Problem: submission stuck in “Exporting”

Description:

  • Submissions can encounter errors/issues during exporting. The submission state can get stuck in “Exporting” and there’s no way for user to know what’s happening.
  • see ticket

Steps to troubleshoot:

  1. Go to your local workspace of ingest-kube-deployment
    • Make sure your access to Ingest EKS clusters are setup correctly. Please follow the repo’s README.
  2. Errored export messages should now be added to the Error Queue for invesitgation
    • ingest.exporter.errored.queue
       cd ingest-kube-deployment
       source config/environment_prod
       kubectl port-forward rabbit-0 15672:15672
      
    • Rabbit Management Console
    • View the messages in the queue without acknowledging them to give you id’s that you can use in your log investigation
    • If the errors are due to temporary problems you can move the messages back to their original queue to be reprocessed.
    • More information will be added here as we use this diagnostic path
  3. Check the ingest-exporter logs to see if there are failed messages in the exporter.
    • using stern
       cd ingest-kube-deployment
       source config/environment_prod
       stern ingest-exporter
      
    • or graphana
      • usefull query: {container=~"ingest-.*"} |= "<submission-uuid>"
  4. Investigate what the cause of the failure is.
  5. Check whether Submission is Actually Exported
    1. count metadata by type on the staging area
       gsutil ls -r gs://broad-dsp-monster-hca-prod-ebi-storage/prod/<project-uuid>/metadata | grep -v /: | cut -d/ -f7 | sed -r '/^\s*$/d' | uniq -c | sort -k2,2
      
    2. compare to ingest api:
       curl https://api.ingest.archive.data.humancellatlas.org/submissionEnvelopes/<submission_id>/submissionManifest
      
    3. Check whether Required Changes are visible in the Staging Area
    4. Check the entities you know were supposed to change.

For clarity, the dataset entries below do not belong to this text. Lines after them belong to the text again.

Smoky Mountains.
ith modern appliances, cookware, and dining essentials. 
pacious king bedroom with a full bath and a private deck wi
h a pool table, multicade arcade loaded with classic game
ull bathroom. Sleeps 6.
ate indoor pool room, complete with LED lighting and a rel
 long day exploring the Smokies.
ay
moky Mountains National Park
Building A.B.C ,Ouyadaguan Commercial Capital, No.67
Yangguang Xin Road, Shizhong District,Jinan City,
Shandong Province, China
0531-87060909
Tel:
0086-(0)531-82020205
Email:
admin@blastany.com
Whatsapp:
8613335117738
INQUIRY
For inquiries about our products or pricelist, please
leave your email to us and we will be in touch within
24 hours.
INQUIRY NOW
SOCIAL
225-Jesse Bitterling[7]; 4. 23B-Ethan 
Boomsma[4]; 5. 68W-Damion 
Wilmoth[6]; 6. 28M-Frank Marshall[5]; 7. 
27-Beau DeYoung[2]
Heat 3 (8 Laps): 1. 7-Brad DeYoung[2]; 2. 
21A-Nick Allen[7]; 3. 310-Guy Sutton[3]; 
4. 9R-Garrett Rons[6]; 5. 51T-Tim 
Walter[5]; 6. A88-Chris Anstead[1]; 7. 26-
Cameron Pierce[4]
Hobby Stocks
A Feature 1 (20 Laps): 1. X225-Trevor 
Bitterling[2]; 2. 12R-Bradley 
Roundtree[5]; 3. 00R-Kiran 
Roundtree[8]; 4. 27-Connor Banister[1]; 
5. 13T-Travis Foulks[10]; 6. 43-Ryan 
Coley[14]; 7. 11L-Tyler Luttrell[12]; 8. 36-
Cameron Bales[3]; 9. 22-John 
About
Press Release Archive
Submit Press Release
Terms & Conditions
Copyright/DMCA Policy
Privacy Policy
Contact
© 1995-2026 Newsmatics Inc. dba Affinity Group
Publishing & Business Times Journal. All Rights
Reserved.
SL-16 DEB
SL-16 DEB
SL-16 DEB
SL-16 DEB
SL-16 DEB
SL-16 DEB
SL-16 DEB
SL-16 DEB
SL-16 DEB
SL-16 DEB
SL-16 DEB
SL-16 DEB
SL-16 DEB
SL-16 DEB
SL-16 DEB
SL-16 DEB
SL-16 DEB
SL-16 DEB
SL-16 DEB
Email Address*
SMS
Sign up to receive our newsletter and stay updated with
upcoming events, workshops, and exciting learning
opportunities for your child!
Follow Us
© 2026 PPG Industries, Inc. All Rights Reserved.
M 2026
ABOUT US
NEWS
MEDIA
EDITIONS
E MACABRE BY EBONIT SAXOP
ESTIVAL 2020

Common Exporter Failures and how to solve them

Error: There’s a failed request to GCP file transfer status.

Fix: Delete pod, and let a new pod reprocess the failed message

Error: A common failure is when an exporter process timed out waiting for the data transfer from GCP.

Fix: By design, there will always be only one to trigger and wait for the GCP File transfer job to finish. If that process failed, the job status should be checked manually and the exportJob entity context property must be patched to indicate that the file transfer has finished for that submission.

To see the export jobs: https://api.ingest.archive.data.humancellatlas.org/submissionEnvelopes/<submission-object-id>/exportJobs

The export job entity must be patched:

   ...
   "context": {
      "totalAssayCount": <assay-count>,
      "isDataTransferComplete": true
   },
   ...

To check the GCP file transfer status, you can use the script get_status.py.